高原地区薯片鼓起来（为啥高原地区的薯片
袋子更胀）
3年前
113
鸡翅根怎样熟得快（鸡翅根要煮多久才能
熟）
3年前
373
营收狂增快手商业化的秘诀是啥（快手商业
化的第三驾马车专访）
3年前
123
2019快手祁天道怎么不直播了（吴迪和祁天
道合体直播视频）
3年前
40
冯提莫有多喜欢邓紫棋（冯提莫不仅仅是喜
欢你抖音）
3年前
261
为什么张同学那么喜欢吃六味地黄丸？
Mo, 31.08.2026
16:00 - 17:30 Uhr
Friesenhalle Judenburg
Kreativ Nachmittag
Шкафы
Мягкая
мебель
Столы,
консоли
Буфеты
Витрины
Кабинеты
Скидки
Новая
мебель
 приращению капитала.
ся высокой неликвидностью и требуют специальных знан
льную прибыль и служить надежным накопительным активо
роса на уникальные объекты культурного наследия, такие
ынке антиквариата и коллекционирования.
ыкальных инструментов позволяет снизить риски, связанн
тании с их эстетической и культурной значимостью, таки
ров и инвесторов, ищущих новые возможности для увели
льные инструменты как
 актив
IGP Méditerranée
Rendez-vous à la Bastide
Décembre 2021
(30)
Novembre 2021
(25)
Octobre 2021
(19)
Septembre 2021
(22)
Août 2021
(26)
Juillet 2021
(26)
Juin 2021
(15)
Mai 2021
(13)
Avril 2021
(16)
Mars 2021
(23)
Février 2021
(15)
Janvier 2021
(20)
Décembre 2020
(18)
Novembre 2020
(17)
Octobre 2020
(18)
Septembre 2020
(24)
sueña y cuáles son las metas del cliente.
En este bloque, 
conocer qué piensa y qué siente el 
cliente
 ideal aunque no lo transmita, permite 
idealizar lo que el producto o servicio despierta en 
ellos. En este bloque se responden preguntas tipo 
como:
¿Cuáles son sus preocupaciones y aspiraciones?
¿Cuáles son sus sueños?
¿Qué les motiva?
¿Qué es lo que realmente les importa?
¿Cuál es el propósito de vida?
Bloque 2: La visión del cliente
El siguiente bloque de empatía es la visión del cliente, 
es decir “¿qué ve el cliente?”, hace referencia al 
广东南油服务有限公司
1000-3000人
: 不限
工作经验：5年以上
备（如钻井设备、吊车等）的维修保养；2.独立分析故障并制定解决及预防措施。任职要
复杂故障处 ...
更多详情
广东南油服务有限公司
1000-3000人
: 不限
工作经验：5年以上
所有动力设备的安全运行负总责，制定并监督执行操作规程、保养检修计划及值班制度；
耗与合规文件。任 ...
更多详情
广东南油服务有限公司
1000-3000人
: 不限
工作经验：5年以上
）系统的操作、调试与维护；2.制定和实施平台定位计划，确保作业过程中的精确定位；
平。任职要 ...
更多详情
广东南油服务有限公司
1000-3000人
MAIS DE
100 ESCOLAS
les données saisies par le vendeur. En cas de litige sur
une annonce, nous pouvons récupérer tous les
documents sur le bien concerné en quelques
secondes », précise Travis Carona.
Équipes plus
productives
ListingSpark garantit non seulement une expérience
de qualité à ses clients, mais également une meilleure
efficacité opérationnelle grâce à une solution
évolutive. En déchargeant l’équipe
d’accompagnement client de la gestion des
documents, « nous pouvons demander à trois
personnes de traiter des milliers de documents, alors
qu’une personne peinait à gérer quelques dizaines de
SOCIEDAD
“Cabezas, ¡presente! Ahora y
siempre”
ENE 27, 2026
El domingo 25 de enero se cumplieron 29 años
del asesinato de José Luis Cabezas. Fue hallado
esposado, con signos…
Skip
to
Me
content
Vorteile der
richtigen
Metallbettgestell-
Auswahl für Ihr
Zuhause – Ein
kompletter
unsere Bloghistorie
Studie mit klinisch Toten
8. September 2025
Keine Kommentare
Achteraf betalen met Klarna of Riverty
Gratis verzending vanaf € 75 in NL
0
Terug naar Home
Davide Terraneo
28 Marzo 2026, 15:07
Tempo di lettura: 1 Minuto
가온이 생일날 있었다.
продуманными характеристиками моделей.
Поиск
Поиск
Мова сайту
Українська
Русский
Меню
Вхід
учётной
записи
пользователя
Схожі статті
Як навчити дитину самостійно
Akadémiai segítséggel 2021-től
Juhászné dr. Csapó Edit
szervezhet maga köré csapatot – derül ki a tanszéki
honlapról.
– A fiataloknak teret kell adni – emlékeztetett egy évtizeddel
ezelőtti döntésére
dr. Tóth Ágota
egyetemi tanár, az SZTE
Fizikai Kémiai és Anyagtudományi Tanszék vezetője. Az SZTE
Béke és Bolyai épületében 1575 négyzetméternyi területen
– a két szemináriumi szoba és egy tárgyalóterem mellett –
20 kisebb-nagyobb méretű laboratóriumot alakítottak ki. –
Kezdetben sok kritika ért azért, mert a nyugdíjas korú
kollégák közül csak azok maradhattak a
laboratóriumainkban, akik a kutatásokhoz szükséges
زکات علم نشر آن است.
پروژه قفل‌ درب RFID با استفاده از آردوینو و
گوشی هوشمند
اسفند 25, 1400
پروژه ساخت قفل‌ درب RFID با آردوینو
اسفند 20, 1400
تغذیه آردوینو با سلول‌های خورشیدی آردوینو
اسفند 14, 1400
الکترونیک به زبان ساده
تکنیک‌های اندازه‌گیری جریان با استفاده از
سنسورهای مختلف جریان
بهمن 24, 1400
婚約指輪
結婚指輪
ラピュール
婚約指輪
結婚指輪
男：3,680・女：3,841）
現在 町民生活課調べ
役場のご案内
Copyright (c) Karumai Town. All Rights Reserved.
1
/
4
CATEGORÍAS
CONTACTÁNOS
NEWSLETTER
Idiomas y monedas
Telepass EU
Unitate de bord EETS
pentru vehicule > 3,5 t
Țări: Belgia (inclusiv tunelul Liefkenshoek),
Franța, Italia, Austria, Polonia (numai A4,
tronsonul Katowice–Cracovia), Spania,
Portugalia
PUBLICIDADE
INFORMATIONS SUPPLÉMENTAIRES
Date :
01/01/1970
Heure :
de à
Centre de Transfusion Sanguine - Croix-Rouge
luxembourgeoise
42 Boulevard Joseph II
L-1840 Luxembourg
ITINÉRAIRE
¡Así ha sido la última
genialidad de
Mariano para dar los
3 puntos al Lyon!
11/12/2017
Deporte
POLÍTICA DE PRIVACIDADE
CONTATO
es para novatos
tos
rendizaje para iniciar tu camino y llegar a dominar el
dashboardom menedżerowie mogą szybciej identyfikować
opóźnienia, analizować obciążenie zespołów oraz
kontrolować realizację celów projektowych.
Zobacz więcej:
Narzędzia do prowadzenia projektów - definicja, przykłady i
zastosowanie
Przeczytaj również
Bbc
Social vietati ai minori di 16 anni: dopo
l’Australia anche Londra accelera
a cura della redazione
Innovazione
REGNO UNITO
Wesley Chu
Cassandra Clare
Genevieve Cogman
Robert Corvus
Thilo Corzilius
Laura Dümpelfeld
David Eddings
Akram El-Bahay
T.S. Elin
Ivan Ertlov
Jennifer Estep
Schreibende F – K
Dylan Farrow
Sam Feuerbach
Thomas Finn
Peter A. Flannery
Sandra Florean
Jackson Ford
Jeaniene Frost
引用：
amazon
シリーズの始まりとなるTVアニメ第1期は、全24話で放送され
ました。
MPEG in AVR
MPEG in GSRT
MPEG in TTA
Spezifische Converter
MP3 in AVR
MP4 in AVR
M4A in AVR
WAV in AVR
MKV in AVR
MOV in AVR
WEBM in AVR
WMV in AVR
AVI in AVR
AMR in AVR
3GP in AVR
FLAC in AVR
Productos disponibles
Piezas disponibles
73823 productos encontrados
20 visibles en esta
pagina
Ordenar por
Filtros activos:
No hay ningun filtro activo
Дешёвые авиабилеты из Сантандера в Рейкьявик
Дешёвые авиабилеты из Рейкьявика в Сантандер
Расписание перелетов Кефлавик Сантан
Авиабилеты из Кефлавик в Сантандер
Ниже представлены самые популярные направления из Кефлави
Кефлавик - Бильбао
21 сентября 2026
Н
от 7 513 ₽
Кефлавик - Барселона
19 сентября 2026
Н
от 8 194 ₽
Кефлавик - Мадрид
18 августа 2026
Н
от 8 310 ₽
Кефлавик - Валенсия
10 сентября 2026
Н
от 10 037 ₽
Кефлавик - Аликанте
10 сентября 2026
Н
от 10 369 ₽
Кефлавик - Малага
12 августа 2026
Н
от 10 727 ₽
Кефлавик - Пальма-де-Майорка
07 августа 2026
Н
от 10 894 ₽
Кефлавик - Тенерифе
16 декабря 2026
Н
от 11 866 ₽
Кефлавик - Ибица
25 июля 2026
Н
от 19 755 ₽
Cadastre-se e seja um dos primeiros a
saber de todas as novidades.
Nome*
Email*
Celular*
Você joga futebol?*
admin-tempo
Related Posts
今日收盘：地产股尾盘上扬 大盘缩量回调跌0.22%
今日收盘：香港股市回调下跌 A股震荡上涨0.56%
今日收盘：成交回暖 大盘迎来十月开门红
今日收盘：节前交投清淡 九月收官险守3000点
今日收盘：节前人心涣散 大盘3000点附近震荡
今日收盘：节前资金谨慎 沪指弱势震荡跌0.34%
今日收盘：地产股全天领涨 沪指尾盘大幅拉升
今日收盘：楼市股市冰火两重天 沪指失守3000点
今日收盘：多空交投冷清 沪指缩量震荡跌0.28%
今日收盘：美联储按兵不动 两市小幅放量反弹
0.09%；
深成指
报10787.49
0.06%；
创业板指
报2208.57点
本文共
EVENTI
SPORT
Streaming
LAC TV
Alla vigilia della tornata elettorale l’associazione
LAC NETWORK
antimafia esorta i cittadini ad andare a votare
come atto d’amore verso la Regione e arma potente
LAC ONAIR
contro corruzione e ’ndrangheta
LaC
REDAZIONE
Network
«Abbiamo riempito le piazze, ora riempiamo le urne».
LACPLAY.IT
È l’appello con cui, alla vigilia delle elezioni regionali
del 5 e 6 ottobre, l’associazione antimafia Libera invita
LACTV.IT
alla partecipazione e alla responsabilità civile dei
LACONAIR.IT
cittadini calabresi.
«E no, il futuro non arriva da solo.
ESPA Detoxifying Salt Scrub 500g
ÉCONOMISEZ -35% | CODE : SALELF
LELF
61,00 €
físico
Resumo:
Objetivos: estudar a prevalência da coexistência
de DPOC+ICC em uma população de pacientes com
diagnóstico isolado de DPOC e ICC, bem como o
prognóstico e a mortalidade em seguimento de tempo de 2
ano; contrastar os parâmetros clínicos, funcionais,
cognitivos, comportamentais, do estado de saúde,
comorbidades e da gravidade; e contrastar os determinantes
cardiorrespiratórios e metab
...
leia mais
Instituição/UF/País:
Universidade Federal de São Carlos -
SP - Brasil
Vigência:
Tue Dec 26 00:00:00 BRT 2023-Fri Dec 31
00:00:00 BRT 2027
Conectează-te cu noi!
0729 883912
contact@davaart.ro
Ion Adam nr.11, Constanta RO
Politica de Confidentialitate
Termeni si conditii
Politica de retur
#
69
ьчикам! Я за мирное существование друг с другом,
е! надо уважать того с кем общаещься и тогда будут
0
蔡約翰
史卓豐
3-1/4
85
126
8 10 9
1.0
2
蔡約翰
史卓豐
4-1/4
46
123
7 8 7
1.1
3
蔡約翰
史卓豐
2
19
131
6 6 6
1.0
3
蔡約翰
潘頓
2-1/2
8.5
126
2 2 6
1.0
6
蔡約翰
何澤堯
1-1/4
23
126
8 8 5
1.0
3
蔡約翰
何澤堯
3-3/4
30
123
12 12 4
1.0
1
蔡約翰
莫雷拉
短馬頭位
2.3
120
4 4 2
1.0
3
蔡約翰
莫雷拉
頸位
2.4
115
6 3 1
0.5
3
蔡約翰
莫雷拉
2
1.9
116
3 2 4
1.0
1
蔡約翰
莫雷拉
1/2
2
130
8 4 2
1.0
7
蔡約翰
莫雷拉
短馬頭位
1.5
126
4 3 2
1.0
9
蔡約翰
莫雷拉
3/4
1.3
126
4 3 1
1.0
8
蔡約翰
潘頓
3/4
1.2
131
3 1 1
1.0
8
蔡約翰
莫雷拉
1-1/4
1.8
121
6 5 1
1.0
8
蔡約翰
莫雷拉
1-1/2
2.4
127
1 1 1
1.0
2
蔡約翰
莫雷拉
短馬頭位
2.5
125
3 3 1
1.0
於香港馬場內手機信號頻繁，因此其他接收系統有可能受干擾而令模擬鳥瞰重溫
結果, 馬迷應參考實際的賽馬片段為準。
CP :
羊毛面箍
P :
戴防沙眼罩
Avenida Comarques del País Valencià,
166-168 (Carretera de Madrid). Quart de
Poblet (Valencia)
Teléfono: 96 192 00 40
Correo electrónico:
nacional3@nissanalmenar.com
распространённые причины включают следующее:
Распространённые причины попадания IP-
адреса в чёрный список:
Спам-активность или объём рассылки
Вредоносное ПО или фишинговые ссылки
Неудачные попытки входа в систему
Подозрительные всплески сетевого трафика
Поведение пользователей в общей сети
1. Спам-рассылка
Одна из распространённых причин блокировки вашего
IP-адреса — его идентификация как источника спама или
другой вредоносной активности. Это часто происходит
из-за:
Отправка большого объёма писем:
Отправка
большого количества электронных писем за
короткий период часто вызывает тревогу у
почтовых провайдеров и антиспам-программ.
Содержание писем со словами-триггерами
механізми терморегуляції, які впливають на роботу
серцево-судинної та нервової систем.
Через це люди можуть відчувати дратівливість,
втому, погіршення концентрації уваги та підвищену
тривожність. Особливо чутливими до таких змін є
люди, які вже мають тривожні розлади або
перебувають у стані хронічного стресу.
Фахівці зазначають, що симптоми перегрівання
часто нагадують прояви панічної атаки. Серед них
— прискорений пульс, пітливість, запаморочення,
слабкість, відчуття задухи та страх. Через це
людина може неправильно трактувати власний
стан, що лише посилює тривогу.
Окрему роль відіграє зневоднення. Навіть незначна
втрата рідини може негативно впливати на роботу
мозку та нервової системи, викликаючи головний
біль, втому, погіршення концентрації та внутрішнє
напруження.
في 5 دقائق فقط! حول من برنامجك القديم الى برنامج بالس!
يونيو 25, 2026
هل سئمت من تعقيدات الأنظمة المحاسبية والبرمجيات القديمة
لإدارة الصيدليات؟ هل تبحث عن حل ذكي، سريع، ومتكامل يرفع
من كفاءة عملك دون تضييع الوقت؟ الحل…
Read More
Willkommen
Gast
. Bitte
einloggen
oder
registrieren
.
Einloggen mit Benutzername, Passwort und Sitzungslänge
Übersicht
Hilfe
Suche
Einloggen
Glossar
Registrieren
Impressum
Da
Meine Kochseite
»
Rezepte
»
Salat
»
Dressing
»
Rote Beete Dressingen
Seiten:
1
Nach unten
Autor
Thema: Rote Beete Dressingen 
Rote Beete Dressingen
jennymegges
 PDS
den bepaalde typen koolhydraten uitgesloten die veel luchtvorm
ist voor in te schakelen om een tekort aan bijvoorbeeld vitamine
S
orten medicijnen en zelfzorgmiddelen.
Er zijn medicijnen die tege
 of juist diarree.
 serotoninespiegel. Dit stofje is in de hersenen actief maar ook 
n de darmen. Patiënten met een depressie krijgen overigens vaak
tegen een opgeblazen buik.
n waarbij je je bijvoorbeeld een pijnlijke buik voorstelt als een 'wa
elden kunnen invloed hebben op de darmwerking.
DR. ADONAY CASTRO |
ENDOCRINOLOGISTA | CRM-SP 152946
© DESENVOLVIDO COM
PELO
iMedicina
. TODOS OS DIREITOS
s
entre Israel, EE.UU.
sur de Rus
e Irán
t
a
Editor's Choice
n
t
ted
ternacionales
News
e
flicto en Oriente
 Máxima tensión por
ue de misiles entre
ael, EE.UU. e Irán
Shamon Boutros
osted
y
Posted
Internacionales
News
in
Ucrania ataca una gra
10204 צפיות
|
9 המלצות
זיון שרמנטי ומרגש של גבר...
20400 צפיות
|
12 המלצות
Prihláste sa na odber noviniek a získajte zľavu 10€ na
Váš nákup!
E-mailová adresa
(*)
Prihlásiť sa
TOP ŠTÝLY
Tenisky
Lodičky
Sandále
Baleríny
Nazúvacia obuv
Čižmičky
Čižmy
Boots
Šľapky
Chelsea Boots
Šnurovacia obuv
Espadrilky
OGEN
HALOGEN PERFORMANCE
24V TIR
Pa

──────────────────────────────

• HOW TO COMPLETE THIS TASK: Scan the records for the word "може". Copy each line where it turns up.

• RESULT OF THIS EXERCISE:
людина може неправильно трактувати власний
втрата рідини може негативно впливати на роботу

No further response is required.